Abstract: Given a relational specification between inputs and outputs as a logic formula, the problem of functional synthesis is to automatically synthesize a function from inputs to outputs satisfying the relation. Recently, a rich line of work has emerged tackling this problem for specifications in different theories, from Boolean to general first-order logic. In this talk, we will discuss this problem for the theory of Presburger Arithmetic. We will show that Presburger Functional Synthesis (PFnS) can be solved in EXPTIME, and discusss a matching exponential lower bound. This is unlike the case for Boolean functional synthesis (BFnS), where only conditional exponential lower bounds are known. Further, we will discuss why PFnS for one input and one output variable is already as hard as BFnS in general.

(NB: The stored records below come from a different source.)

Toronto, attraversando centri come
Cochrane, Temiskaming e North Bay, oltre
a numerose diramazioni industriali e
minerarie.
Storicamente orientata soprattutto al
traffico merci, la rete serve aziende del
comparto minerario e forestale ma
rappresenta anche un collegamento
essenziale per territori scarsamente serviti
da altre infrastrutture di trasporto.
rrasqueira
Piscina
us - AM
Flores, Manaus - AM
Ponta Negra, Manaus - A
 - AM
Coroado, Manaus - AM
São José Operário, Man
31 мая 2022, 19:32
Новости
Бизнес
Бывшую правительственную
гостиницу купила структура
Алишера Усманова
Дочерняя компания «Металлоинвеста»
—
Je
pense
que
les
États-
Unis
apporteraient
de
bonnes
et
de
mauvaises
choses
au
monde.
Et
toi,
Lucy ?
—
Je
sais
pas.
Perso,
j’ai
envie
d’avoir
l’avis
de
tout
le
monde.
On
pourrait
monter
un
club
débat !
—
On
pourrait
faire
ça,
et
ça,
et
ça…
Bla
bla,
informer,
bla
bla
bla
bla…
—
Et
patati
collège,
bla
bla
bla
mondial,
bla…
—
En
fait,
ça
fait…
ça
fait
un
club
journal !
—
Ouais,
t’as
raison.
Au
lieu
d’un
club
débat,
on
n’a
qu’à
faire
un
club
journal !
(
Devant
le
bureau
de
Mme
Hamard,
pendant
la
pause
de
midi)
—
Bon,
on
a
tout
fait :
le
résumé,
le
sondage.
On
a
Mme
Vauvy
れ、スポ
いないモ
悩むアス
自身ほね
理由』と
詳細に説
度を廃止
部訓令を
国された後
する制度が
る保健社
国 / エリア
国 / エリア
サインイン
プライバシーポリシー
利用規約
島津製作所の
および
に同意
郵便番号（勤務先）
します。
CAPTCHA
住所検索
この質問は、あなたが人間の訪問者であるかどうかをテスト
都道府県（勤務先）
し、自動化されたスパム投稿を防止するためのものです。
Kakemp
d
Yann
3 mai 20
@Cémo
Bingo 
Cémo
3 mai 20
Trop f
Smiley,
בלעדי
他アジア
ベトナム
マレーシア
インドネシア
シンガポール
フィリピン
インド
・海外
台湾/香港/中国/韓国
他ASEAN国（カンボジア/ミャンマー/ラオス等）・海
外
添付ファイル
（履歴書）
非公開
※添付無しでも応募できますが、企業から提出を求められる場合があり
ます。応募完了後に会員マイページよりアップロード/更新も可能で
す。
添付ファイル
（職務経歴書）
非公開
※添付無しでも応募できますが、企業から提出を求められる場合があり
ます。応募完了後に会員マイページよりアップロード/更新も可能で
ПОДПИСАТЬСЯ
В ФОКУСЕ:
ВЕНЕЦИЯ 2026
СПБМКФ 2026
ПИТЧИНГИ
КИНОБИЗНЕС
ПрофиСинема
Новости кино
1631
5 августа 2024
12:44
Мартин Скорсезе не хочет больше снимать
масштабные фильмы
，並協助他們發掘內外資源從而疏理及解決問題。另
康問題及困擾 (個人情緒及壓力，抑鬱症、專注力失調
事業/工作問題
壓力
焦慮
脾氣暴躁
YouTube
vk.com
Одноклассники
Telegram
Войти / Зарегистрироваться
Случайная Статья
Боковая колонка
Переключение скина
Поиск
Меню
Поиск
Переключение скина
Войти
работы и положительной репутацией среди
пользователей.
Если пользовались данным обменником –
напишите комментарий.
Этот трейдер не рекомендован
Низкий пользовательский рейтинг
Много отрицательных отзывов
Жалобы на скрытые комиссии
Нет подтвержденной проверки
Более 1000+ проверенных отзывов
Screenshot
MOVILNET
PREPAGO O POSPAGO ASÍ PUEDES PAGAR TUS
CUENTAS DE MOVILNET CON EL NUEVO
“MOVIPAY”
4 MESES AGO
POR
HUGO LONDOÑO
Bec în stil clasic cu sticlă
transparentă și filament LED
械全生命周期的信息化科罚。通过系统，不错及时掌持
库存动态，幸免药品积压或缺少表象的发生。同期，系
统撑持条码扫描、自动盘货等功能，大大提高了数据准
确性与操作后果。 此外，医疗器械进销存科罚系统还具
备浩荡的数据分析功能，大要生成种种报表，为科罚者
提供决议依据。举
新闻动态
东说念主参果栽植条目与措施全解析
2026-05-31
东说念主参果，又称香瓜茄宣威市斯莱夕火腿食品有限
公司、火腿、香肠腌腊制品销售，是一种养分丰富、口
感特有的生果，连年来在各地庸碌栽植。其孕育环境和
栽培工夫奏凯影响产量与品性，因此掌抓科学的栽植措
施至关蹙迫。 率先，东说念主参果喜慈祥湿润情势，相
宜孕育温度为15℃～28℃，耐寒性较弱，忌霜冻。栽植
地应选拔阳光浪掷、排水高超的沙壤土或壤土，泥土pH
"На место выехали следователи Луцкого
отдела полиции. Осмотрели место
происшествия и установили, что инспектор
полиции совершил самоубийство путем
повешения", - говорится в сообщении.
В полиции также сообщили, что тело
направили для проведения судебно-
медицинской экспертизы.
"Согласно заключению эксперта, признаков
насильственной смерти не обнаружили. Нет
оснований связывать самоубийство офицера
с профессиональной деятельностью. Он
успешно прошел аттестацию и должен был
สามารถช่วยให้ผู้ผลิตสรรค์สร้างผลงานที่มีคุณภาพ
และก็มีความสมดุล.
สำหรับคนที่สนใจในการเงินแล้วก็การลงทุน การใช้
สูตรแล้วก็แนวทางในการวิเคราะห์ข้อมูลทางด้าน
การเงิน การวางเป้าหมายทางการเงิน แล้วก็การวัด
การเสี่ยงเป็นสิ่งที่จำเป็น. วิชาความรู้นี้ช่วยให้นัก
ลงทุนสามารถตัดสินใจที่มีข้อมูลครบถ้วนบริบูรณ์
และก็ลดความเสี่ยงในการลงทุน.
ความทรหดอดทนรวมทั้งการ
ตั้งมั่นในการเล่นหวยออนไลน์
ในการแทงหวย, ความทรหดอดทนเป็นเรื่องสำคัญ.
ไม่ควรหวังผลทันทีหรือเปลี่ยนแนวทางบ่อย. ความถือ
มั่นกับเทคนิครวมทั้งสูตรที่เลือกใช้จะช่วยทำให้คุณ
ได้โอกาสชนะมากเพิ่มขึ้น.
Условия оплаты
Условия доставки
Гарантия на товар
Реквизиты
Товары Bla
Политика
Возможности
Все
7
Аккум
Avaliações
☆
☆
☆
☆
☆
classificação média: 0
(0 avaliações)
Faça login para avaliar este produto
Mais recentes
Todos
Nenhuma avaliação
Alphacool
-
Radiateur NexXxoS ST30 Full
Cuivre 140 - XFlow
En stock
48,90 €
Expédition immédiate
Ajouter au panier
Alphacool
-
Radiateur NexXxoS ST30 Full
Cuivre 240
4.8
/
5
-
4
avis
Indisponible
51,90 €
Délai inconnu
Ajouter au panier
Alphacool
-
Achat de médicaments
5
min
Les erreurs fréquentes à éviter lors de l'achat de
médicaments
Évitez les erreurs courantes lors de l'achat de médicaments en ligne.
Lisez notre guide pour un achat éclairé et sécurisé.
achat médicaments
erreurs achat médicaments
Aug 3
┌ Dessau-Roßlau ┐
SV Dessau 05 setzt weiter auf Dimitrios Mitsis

Finally, we will identify a special normal form, called PSyNF, for the specification formula that guarantees polynomial-time and polynomial-size solvability of PFnS. We will discuss interesting properties of PSyNF, including how to check and compile to this form, and conditions under which any form that guarantees polynomial-time solvability of PFnS can be compiled in polynomial-time to PSyNF.

This is joint work with S. Akshay, Georg Zetsche and A.R. Balasubramanian, and appeared in KR 2025.